+++ TASK INPUT +++
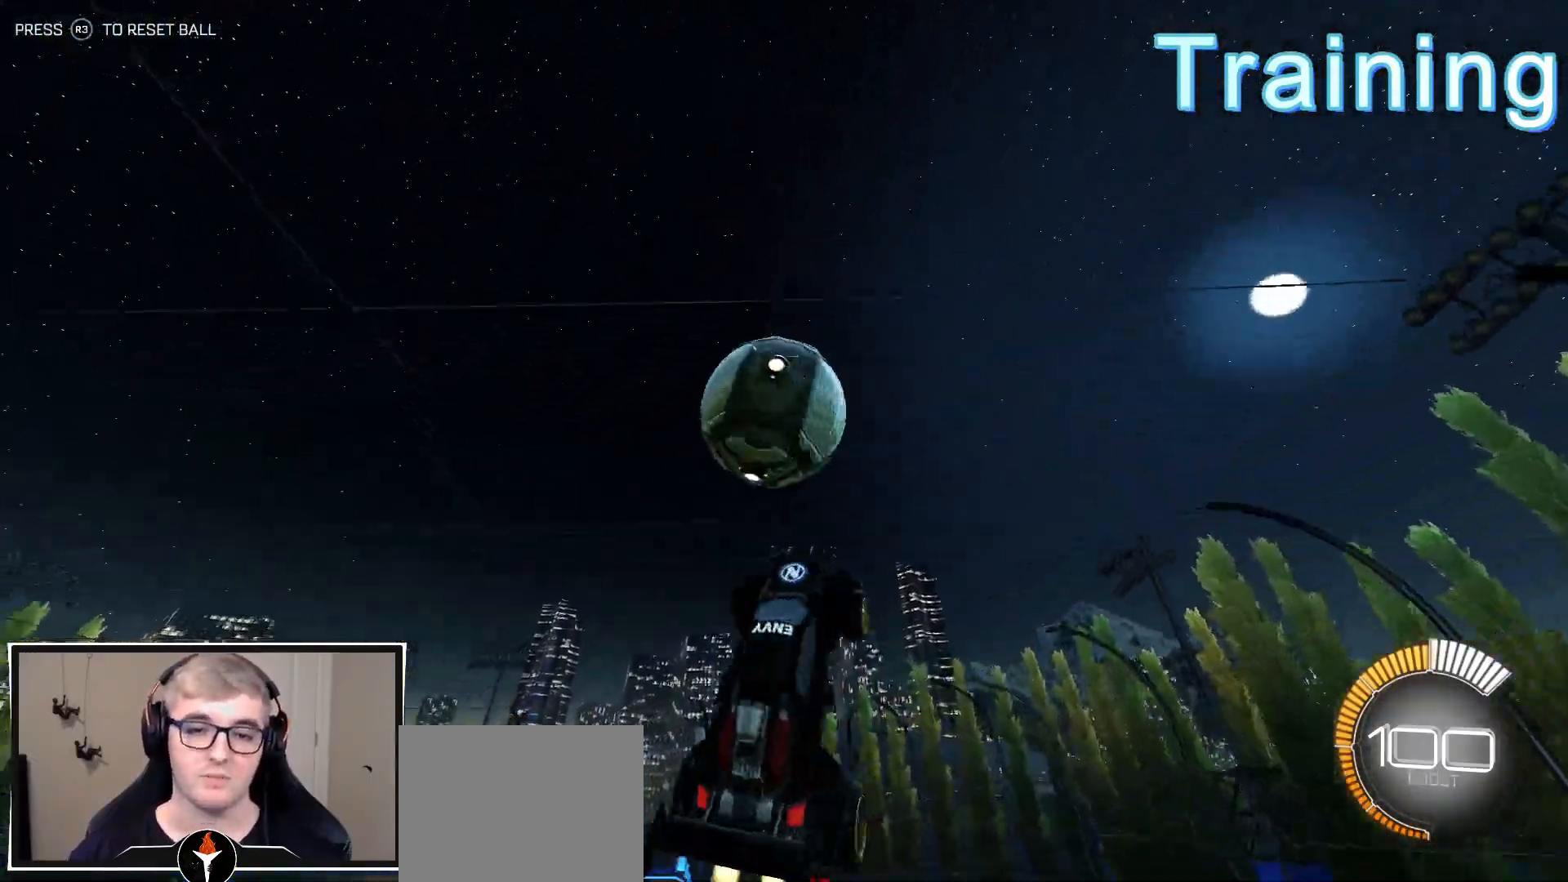
{"buttons": ["CIRCLE", "R2"], "left_stick": "right", "right_stick": "center", "events": [[33, "left_stick", "left"], [117, "R1", "up"], [133, "left_stick", "down-left"], [167, "R1", "down"], [300, "left_stick", "up-right"], [367, "R1", "up"], [467, "left_stick", "right"]]}
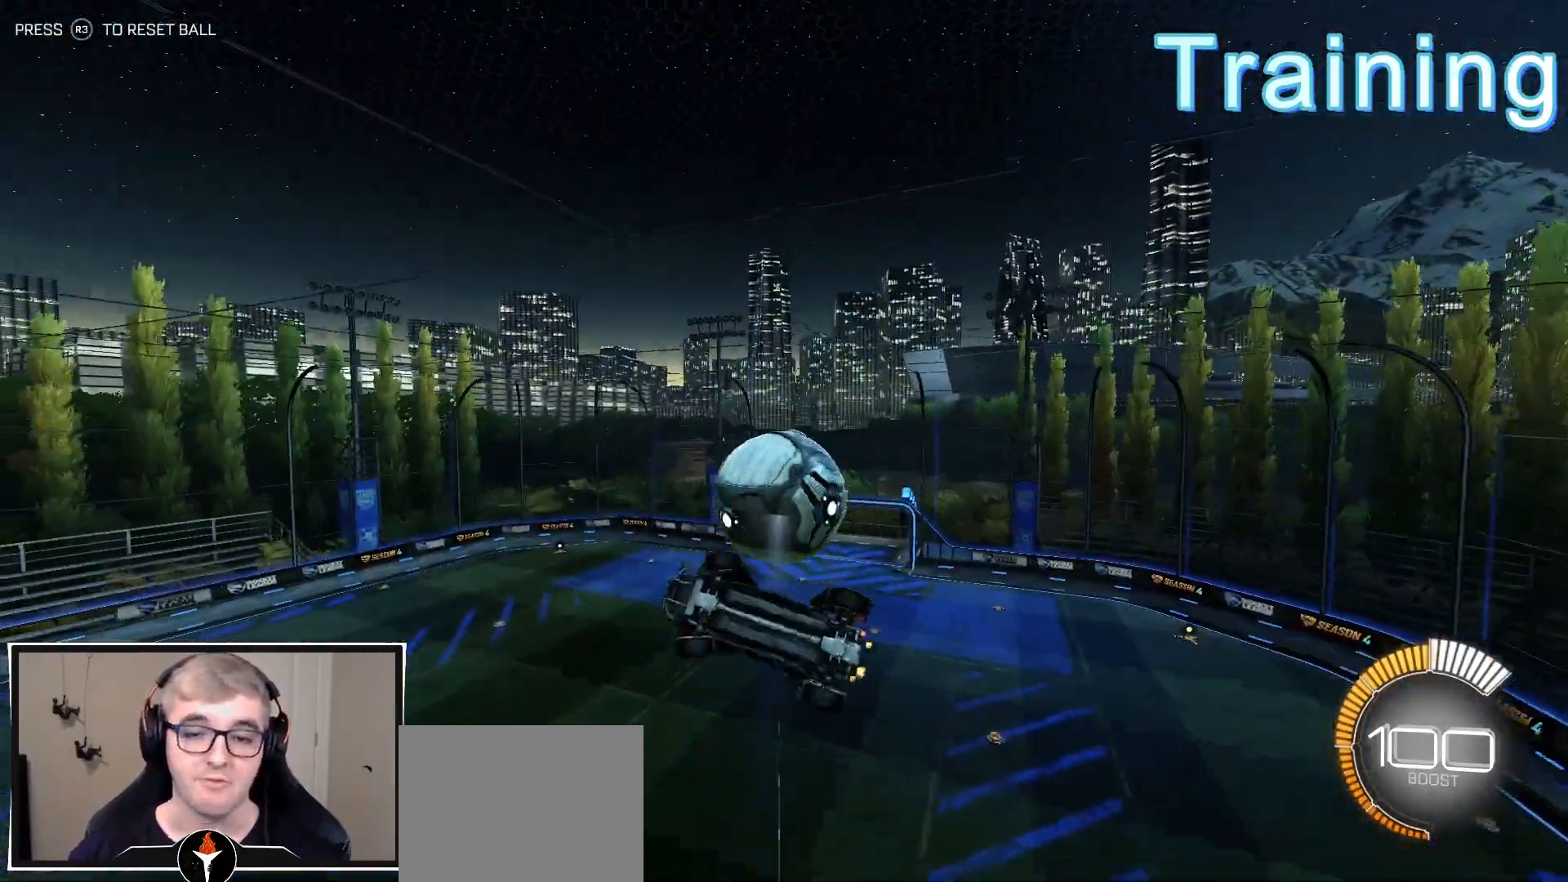
{"buttons": ["CIRCLE", "R1", "R2"], "left_stick": "up-right", "right_stick": "center", "events": [[317, "left_stick", "up-right"], [350, "R1", "down"]]}
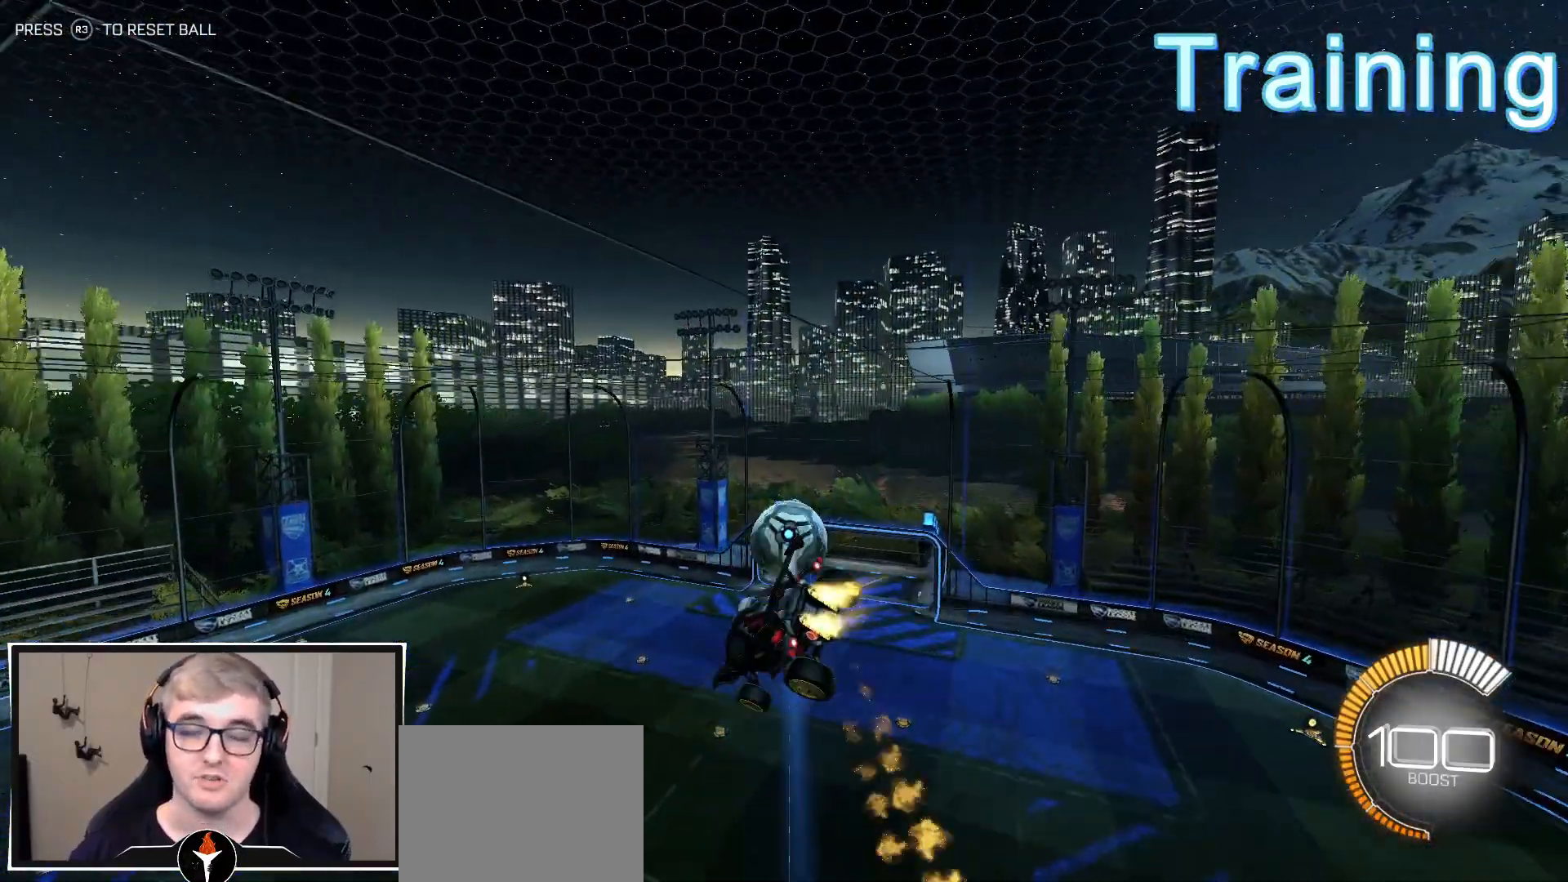
{"buttons": ["CIRCLE", "R1", "R2"], "left_stick": "up-right", "right_stick": "center", "events": [[67, "left_stick", "left"], [450, "left_stick", "up-right"]]}
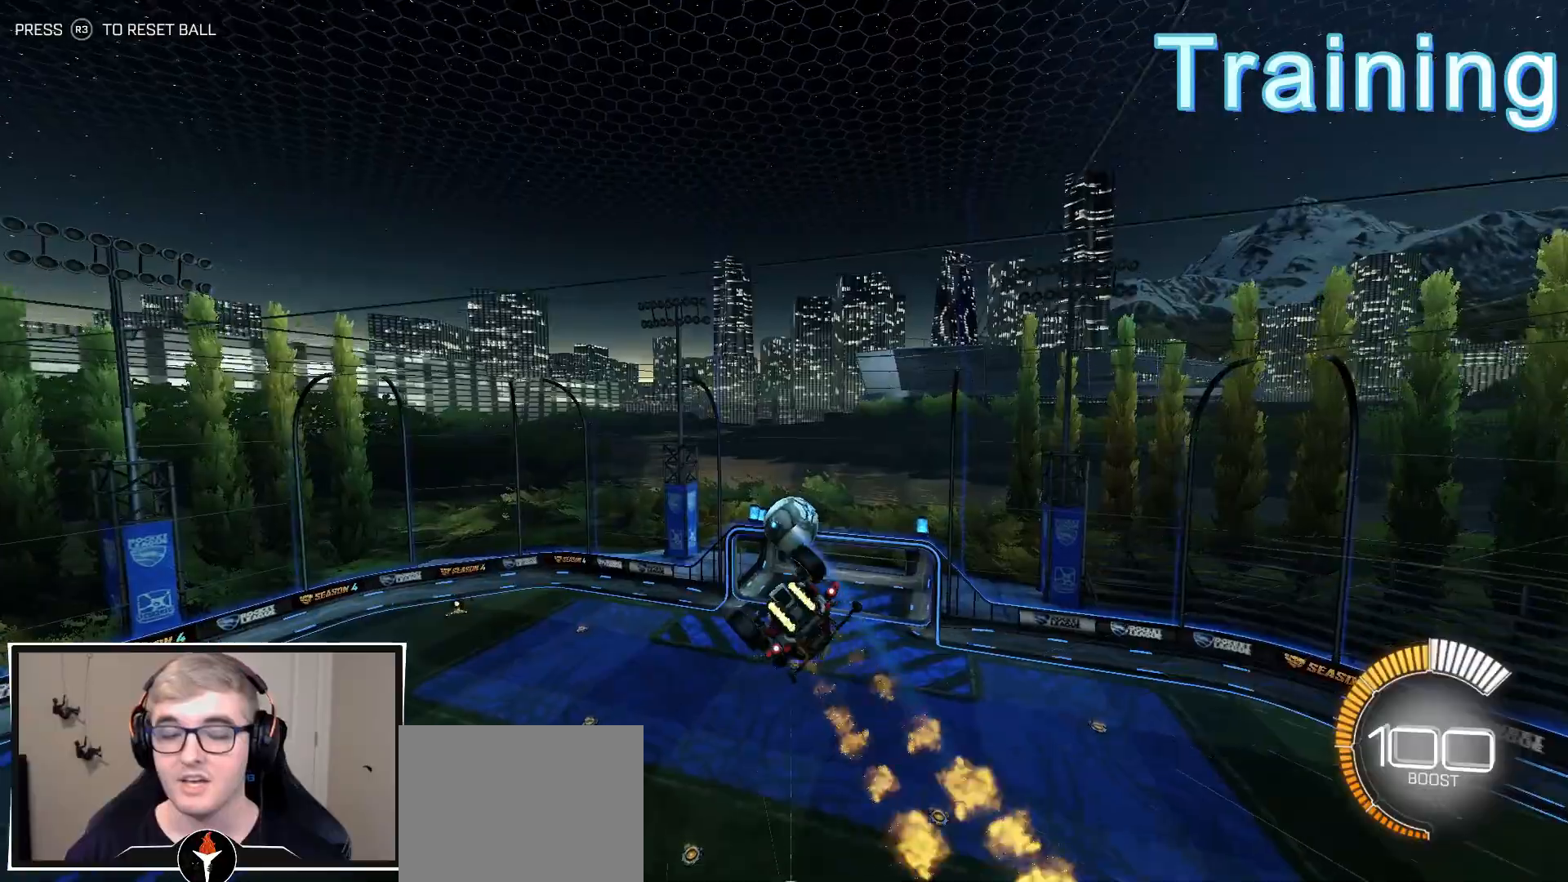
{"buttons": ["R1", "R2"], "left_stick": "down-right", "right_stick": "center", "events": [[33, "CIRCLE", "up"], [33, "R1", "up"], [367, "left_stick", "down-right"], [383, "R1", "down"]]}
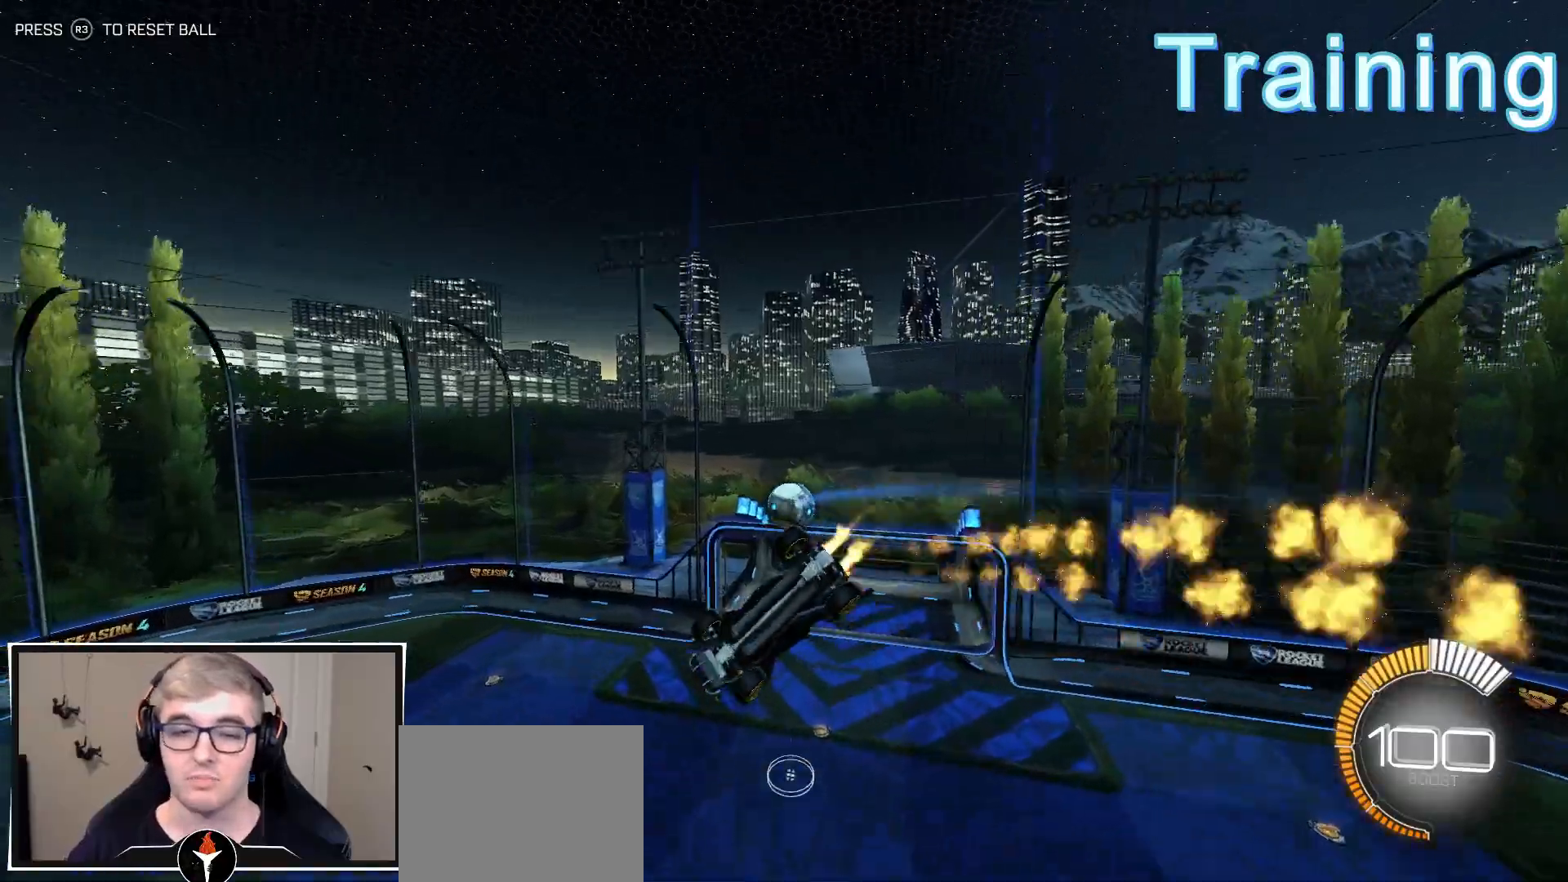
{"buttons": [], "left_stick": "down-left", "right_stick": "center", "events": [[83, "R1", "up"], [117, "left_stick", "down"], [183, "R2", "up"], [250, "left_stick", "down-left"]]}
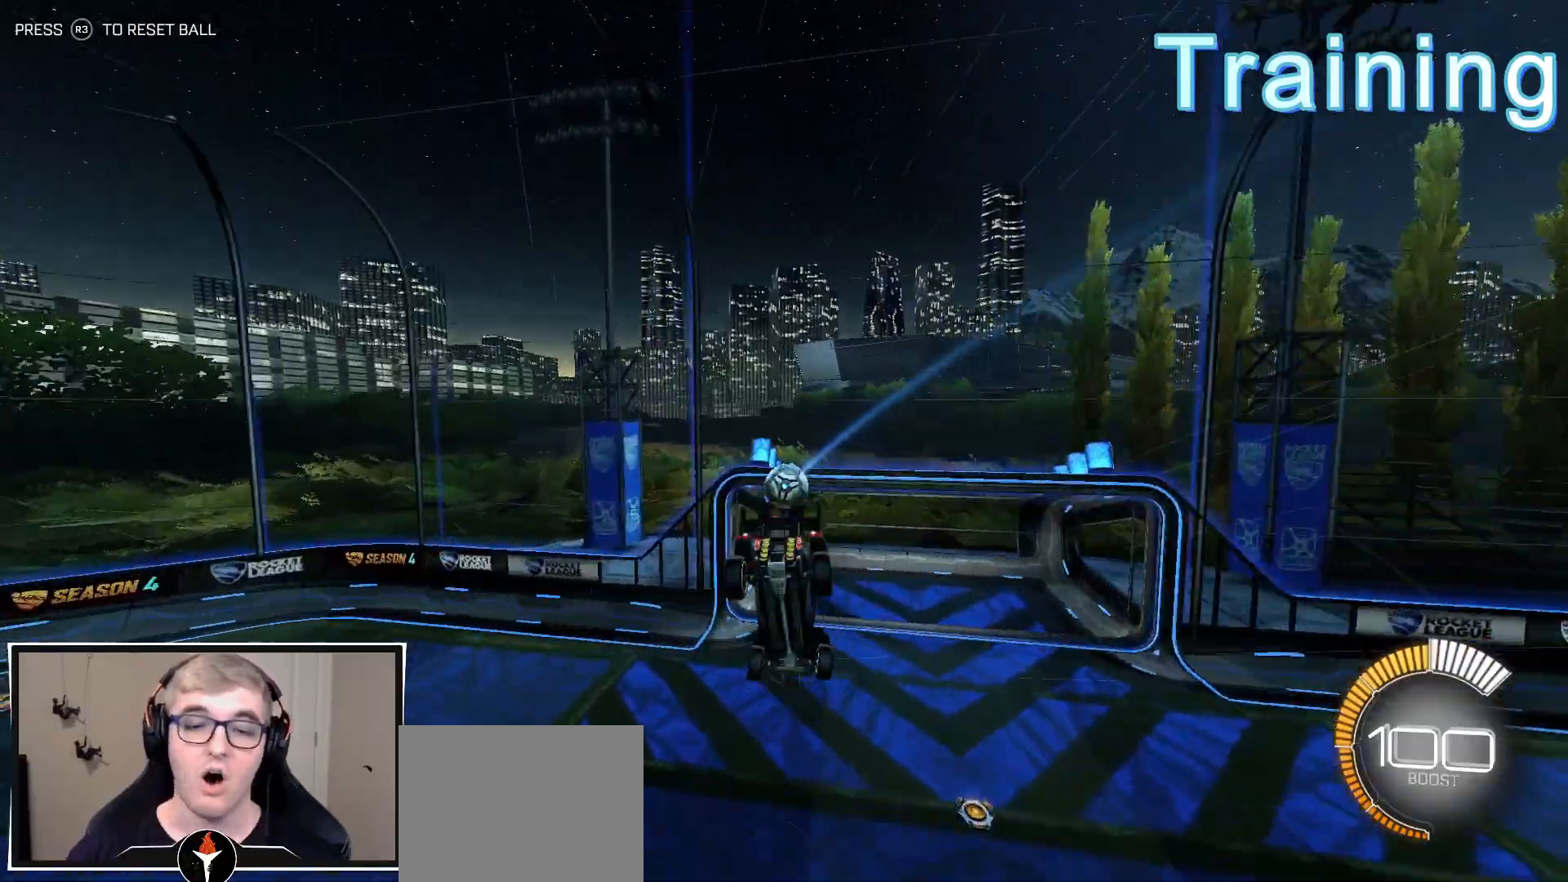
{"buttons": ["R1", "R2"], "left_stick": "up-right", "right_stick": "center", "events": [[100, "R2", "down"], [117, "R1", "down"], [117, "left_stick", "center"], [283, "left_stick", "down-left"], [300, "L1", "down"], [383, "left_stick", "center"], [417, "L1", "up"], [467, "left_stick", "up-right"]]}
+++
**WHAT IS BEING ASKED**
Give back every entry word for word, and drop the pictures as you go.

**SOLUTION TO THIS PROBLEM**
{"buttons": ["CIRCLE", "R2"], "left_stick": "right", "right_stick": "center", "events": [[33, "left_stick", "left"], [117, "R1", "up"], [133, "left_stick", "down-left"], [167, "R1", "down"], [300, "left_stick", "up-right"], [367, "R1", "up"], [467, "left_stick", "right"]]}
{"buttons": ["CIRCLE", "R1", "R2"], "left_stick": "up-right", "right_stick": "center", "events": [[317, "left_stick", "up-right"], [350, "R1", "down"]]}
{"buttons": ["CIRCLE", "R1", "R2"], "left_stick": "up-right", "right_stick": "center", "events": [[67, "left_stick", "left"], [450, "left_stick", "up-right"]]}
{"buttons": ["R1", "R2"], "left_stick": "down-right", "right_stick": "center", "events": [[33, "CIRCLE", "up"], [33, "R1", "up"], [367, "left_stick", "down-right"], [383, "R1", "down"]]}
{"buttons": [], "left_stick": "down-left", "right_stick": "center", "events": [[83, "R1", "up"], [117, "left_stick", "down"], [183, "R2", "up"], [250, "left_stick", "down-left"]]}
{"buttons": ["R1", "R2"], "left_stick": "up-right", "right_stick": "center", "events": [[100, "R2", "down"], [117, "R1", "down"], [117, "left_stick", "center"], [283, "left_stick", "down-left"], [300, "L1", "down"], [383, "left_stick", "center"], [417, "L1", "up"], [467, "left_stick", "up-right"]]}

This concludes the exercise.